Establishing a Security Readiness Standard
Following the establishment of essential business goals with executive participation, the next stage in improving the overall security measure is to examine the SOC’s strengths and weaknesses. Security operations should be viewed as a crucial business function by companies. The operational efficacy of the SOC must be measured, just like any other critical business component, by examining which key performance indicators (KPIs) and service-level agreements (SLAs) are being satisfied.
This standard offers a clear image of the most critical use cases as well as any gaps in the cybersecurity strategy that need to be addressed. It might be difficult to figure out how to make this list at first. However, security teams will have a clearer view of where opportunities to develop their operations exist if they measure against metrics like mean time to detect (MTTD) and mean time to respond (MTTR) to cyber-attacks.
Team Vertex’s proficient team of analysts can help you analyze and identify the potential gaps in the system and examine the above-mentioned KPIs and SLAs.
Incorporating a Cybersecurity Framework
Now it is time to map an operating framework to connect your strategy with particular tactics, techniques, and procedures after you have clearly determined the most important gaps and set timescales and personnel needs.
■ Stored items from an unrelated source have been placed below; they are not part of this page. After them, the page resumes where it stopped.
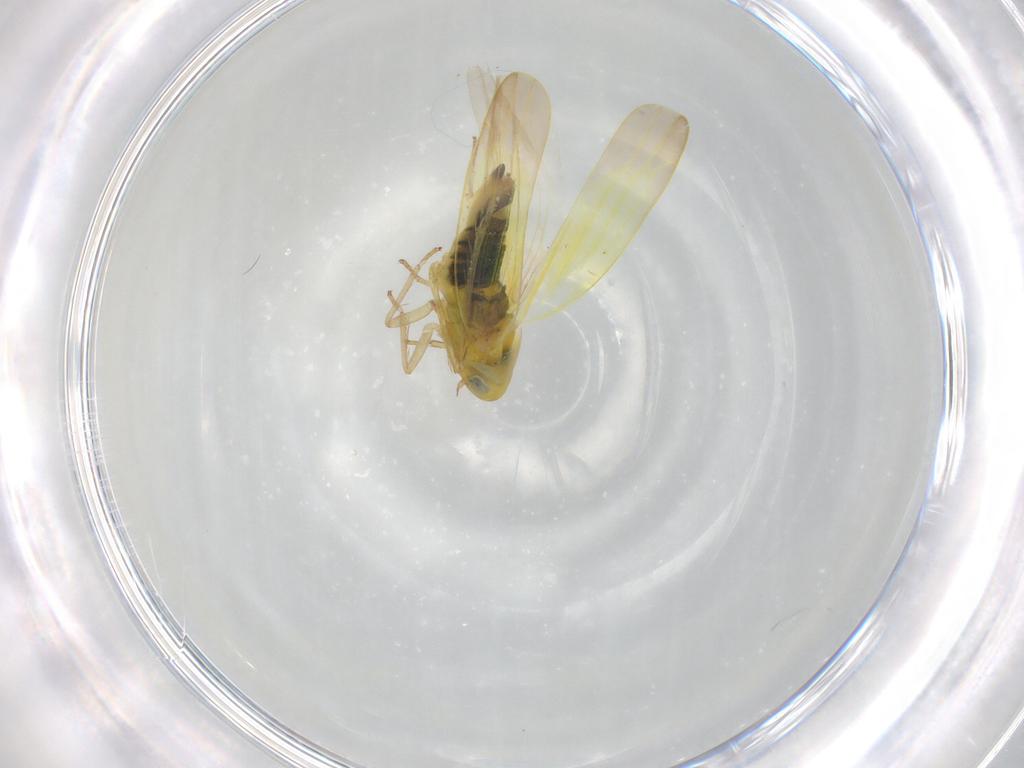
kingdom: Animalia
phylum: Arthropoda
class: Insecta
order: Hemiptera
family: Cicadellidae
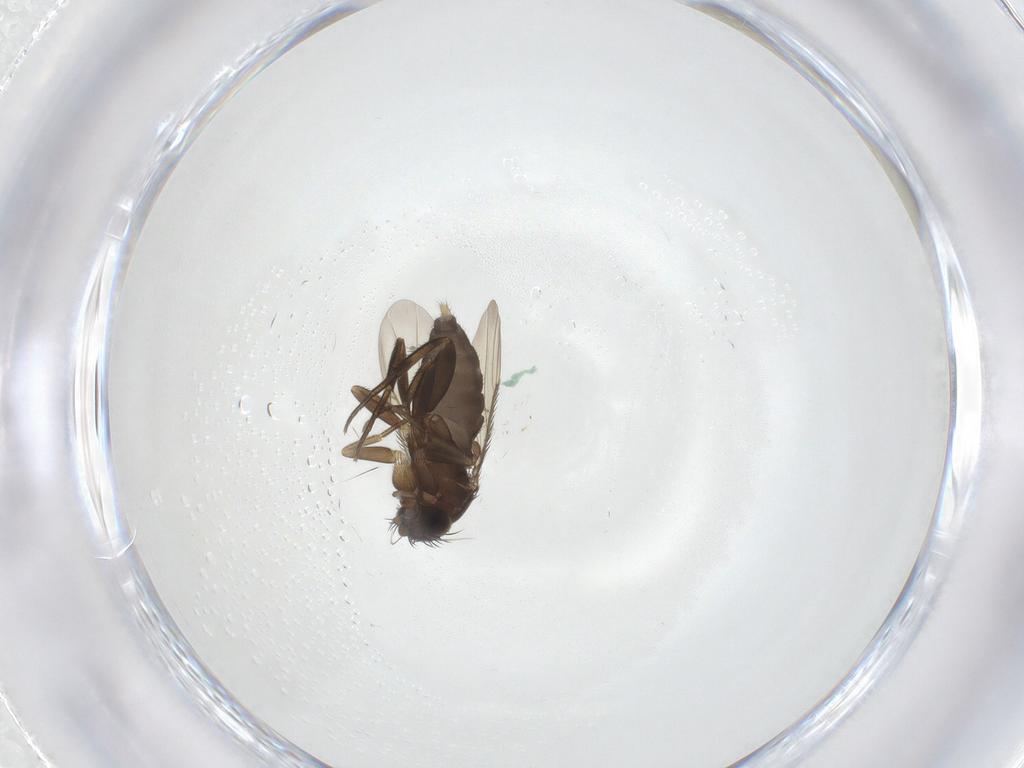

By employing these constantly developing libraries of threat actor tactics, security teams may pinpoint the business’s largest possible threats and assess their protection priorities carefully.
Another paradigm to consider is zero trust. Rather than focusing on the corporate perimeter, it stresses an identity-centric paradigm that focuses on safeguarding resources (such as data, identities, and services) regardless of where they are located.
Strengthen your defense by beefing up your SOC.
The SOC is at the heart of a company’s offensive and defensive strategies against possible attackers. Organizations that do not have the capability to allocate a function or form an in-house team to handle SOC must resort to third party outsourced solutions. Vertex can be that third-party SOC solutions provider by providing an outsourced security operations center, or managed SOC.
This permits your security logs to be aggregated into a separate location where our experienced team can examine them and identify the activities necessary to maintain your organization’s security infrastructure and remediate any incidents. Penetration testing, gap analysis, and better compliance are also available. Although no single solution can cure all your security issues, having all of the necessary components in place will help your firm weather the next digital storm, regardless of its source.